The interviewers were particularly punchy in their questions on his redenomination of the national currency but he mounted a robust defense of his decision. He had reckoned that since the currency had too many zeroes, people would be more careful in spending money that had a greater value. Redenomination, according to him does not change the value of the exchange rate. People expected wrongly that redenomination would solve all our problems. But why had he extended the period of latest period for usage of the old currency? He was forced to do this. People had complained to our external partners that the short period was a ploy to stop them using money for political campaigns. When they had the parallel run, people came to the banks with numerous bags of monies. The Bank had misjudged how much money was out there. Also the US central Bank raised interest rates making people save in dollars.

It is however his interpretation of Sorie Kondeh’s story that left me in stitches. Remember the story about Sorie Kondeh, the musician who was presumed dead and was featured on one of the new coins, but was later found to be very much alive? Well, Radio Democracy could not help but ask the Governor again about this.

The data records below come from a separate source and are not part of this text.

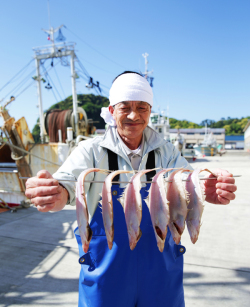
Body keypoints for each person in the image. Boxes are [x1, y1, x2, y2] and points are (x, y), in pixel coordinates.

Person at [25, 71, 237, 307]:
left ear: (150, 111)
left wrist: (208, 190)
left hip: (161, 271)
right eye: (125, 107)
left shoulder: (167, 152)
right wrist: (53, 194)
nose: (134, 115)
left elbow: (190, 183)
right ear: (112, 110)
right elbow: (65, 183)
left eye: (142, 107)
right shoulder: (90, 151)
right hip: (107, 270)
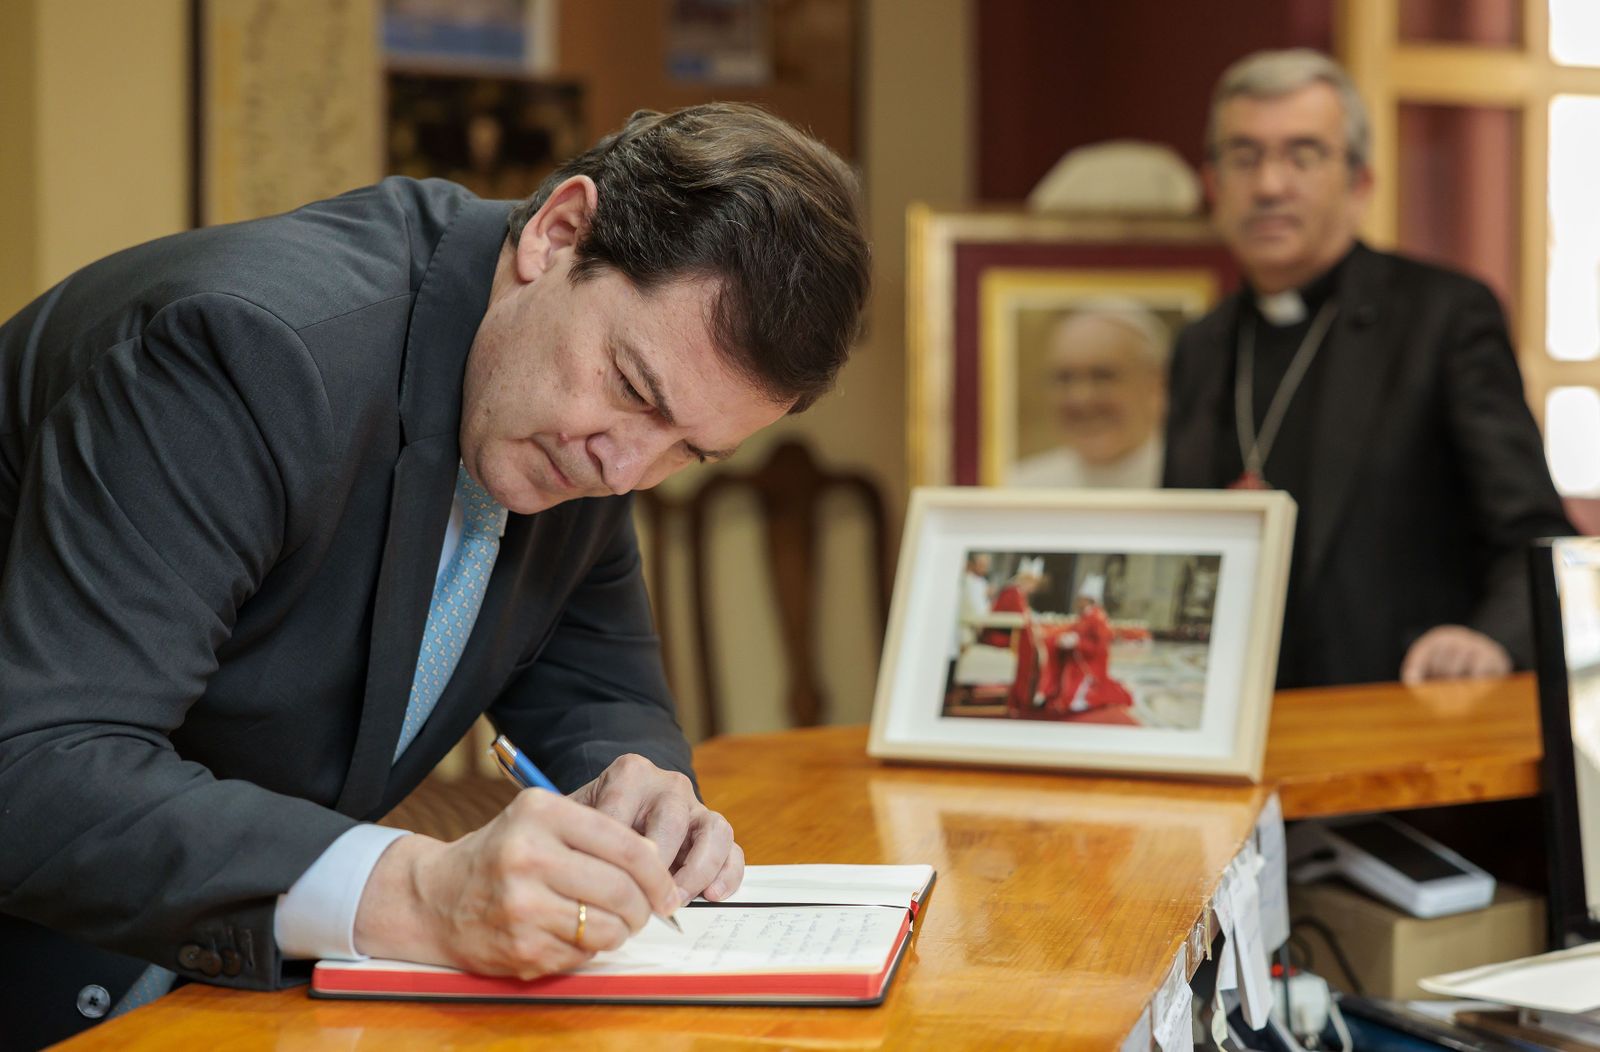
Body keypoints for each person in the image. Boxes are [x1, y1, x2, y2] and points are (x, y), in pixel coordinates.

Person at [0, 103, 870, 1048]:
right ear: (559, 232)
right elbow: (38, 768)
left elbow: (594, 691)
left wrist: (644, 792)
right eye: (633, 388)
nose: (626, 473)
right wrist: (417, 889)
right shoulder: (250, 356)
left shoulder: (583, 417)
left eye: (689, 452)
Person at [1163, 49, 1573, 689]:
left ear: (1360, 184)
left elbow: (1535, 537)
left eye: (1302, 155)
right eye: (1244, 157)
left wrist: (1488, 641)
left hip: (1401, 718)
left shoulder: (1441, 318)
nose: (1269, 185)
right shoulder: (1202, 345)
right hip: (1235, 724)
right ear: (1213, 184)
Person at [1008, 301, 1169, 489]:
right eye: (1064, 378)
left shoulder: (1193, 483)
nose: (1080, 398)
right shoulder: (1018, 487)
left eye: (1102, 376)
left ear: (1155, 385)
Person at [1041, 575, 1137, 721]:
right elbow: (1071, 628)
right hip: (1079, 660)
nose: (1078, 602)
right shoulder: (1086, 616)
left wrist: (1077, 643)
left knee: (1075, 699)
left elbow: (1099, 647)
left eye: (1081, 598)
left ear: (1089, 600)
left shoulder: (1098, 618)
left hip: (1090, 665)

He said he did not even know Sorie Kondeh but he had been reliably informed he was a famous Sierra Leonean musician who had passed away. He only realized there was snafu when other living musicians he met at a function also wanted their faces on a coin like Sorie Kondeh. “But why did you do it for Sorie when he is alive”, they asked. It was then it dawned on him that Sorie’s death had been grossly exaggerated! The interviewer continued-“But will you use the coin or will you wait till he is truly dead? The Governor for once was lost for words.

The questions were fast and furious. How do you describe the economy? Will you continue with your policies if you are reappointed? Do you in fact want to be reappointed? Do you still talk regularly with the President? He was unruffled. “We need to be productive in this country. The Sierra Leone economy is one of distribution, exchange and consumption”. Yes, he does speak to the President often. He values his staff at BSL immensely because they are the ones that do the hard work. He had not made up his mind on what he wanted to do but should he continue, he would like to engage the AU on matters like the issue of unfair contracts entered into by African countries.

When Professor Kallon was appointed, his lofty ideas and initial successes were soon tempered by worldwide crises whose strong winds he could not control. This has not however been helped by the other locally manufactured problems he has outlined. It seems obvious that understanding the informality of this economy is a herculean task that has broken the back of many a governor, including the learned Professor. Meanwhile, our economy still seems to be on life support.

I can’t end if I do not maul over a few issues. Will the Governor be given another term? If not, who will replace him? Do we expect the economy to continue being epileptic, considering the uncertainties related to the Ukraine war and the global economic squeeze or do we have locally engendered solutions to the dire economic straits in which people find themselves? When do we start using the “Sorie Kondeh” coin-before or after he goes to meet his maker? How much longer can we continue using the old Leones? No doubt these will feature in future “ponderings.

The Governor came, he saw, but found it difficult to conquer.